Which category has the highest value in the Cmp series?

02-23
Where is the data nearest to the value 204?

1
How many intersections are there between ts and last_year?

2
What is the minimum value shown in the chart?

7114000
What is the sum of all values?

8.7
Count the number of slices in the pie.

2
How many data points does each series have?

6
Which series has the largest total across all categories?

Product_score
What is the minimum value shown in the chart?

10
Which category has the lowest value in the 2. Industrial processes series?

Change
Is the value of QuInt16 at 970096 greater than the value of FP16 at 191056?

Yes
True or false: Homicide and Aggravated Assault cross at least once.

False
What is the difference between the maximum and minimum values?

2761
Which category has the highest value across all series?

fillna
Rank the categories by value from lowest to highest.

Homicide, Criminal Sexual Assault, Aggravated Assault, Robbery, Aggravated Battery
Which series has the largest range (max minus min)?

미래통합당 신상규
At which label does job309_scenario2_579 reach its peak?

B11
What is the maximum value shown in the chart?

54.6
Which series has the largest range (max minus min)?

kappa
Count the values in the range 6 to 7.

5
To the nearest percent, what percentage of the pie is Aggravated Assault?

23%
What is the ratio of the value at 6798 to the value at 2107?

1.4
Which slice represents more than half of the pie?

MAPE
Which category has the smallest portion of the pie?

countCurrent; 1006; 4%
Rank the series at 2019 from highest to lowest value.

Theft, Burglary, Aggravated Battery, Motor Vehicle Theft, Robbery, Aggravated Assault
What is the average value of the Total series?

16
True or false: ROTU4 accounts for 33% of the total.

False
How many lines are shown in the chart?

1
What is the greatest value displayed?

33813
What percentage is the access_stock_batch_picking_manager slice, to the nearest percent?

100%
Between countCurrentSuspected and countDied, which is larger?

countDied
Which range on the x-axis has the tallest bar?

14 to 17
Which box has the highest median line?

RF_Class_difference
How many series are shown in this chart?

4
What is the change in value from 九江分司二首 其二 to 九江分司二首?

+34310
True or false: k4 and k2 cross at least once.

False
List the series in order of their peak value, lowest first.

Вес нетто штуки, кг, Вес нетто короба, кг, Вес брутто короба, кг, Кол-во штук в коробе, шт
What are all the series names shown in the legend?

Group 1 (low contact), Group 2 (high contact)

═══

WORK REQUIRED:
Write out again, unchanged, the records from the line containing "Product_score" through the line containing "What is the change", including both of those lines.

ANSWER BELOW:
Product_score
What is the minimum value shown in the chart?

10
Which category has the lowest value in the 2. Industrial processes series?

Change
Is the value of QuInt16 at 970096 greater than the value of FP16 at 191056?

Yes
True or false: Homicide and Aggravated Assault cross at least once.

False
What is the difference between the maximum and minimum values?

2761
Which category has the highest value across all series?

fillna
Rank the categories by value from lowest to highest.

Homicide, Criminal Sexual Assault, Aggravated Assault, Robbery, Aggravated Battery
Which series has the largest range (max minus min)?

미래통합당 신상규
At which label does job309_scenario2_579 reach its peak?

B11
What is the maximum value shown in the chart?

54.6
Which series has the largest range (max minus min)?

kappa
Count the values in the range 6 to 7.

5
To the nearest percent, what percentage of the pie is Aggravated Assault?

23%
What is the ratio of the value at 6798 to the value at 2107?

1.4
Which slice represents more than half of the pie?

MAPE
Which category has the smallest portion of the pie?

countCurrent; 1006; 4%
Rank the series at 2019 from highest to lowest value.

Theft, Burglary, Aggravated Battery, Motor Vehicle Theft, Robbery, Aggravated Assault
What is the average value of the Total series?

16
True or false: ROTU4 accounts for 33% of the total.

False
How many lines are shown in the chart?

1
What is the greatest value displayed?

33813
What percentage is the access_stock_batch_picking_manager slice, to the nearest percent?

100%
Between countCurrentSuspected and countDied, which is larger?

countDied
Which range on the x-axis has the tallest bar?

14 to 17
Which box has the highest median line?

RF_Class_difference
How many series are shown in this chart?

4
What is the change in value from 九江分司二首 其二 to 九江分司二首?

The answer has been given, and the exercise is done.